Uitspraak
RECHTBANK NOORD-NEDERLAND
[verdachte],
Tenlastelegging
hij op of omstreeks 7 september 2016 (in de woning [straatnaam]) te Emmen, tezamen en in vereniging met een of meer anderen, althans alleen, opzettelijk aanwezig heeft gehad
- ongeveer 11,9 kilo, in elk geval een (grote) hoeveelheid van meer dan 30
gram, van een gebruikelijk vast mengsel van hennephars en plantaardige
elementen van hennep (hasjiesj) waaraan geen andere substanties zijn
toegevoegd en/of
- ongeveer 63,26 kilo, in elk geval een (grote) hoeveelheid van meer dan 30
gram, hennep, zijnde hasjiesj en/of hennep (telkens) een middel als bedoeld in de bij de
Opiumwet behorende lijst II, dan wel aangewezen krachtens het vijfde lid
van artikel 3a van die wet;
hij op of omstreeks 7 september 2016 (in de woning [straatnaam]) te Emmen
- een wapen van categorie III, te weten een semi-automatisch gaspistool,
en/of
- 76 stuks, althans een (groot) aantal munitie van categorie III, te weten 70 stuks, althans een (groot) aantal) knalpatronen en/of 6 stuks, althans een aantal, kogelpatronen, voorhanden heeft gehad.
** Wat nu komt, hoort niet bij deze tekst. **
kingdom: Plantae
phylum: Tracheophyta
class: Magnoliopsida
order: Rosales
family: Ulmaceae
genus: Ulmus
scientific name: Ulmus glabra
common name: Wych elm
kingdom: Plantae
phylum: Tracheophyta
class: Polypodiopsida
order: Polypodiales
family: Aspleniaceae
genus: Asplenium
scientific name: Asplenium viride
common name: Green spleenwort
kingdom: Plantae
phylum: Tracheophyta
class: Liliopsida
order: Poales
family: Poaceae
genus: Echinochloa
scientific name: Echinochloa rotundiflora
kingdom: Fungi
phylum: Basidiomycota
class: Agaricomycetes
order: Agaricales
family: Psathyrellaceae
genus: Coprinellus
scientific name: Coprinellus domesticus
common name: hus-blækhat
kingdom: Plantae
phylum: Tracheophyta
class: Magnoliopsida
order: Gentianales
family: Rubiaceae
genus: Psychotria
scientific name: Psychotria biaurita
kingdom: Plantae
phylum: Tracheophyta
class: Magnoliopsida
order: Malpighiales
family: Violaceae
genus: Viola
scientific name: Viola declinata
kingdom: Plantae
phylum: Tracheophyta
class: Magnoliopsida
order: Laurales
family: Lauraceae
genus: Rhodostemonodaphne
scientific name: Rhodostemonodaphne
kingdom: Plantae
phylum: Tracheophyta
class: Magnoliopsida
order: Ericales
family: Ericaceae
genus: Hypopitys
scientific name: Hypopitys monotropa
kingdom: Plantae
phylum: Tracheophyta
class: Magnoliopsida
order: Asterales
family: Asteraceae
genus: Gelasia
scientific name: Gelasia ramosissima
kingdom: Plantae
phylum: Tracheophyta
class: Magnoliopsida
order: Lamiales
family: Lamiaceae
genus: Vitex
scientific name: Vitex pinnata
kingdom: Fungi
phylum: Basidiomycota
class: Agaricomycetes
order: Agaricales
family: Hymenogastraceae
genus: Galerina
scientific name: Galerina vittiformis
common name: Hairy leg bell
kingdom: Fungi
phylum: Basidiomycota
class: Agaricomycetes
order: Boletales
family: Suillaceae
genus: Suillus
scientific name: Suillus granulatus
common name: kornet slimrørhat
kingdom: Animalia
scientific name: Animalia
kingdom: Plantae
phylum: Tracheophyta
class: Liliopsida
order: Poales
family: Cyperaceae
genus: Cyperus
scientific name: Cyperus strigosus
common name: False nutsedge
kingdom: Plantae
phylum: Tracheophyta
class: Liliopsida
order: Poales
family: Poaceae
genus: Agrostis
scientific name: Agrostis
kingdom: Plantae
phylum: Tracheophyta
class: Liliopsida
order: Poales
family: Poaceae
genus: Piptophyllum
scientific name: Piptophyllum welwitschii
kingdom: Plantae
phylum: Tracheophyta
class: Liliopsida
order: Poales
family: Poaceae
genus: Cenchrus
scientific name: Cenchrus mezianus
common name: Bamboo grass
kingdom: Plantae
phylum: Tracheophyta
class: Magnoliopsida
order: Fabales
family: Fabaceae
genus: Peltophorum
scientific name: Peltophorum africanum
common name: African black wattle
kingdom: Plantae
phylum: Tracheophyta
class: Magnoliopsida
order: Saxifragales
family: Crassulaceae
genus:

Beoordeling van het bewijs
Door de politie is op 7 september 2016 TCI-informatie ontvangen, inhoudende:
"dat een man genaamd [verdachte], wonende in de [straatnaam] in de wijk [naam wijk] te Emmen een grote hoeveelheid hennep in zijn woning heeft liggen. Deze [verdachte] is mogelijk in het bezit is van een vuurwapen".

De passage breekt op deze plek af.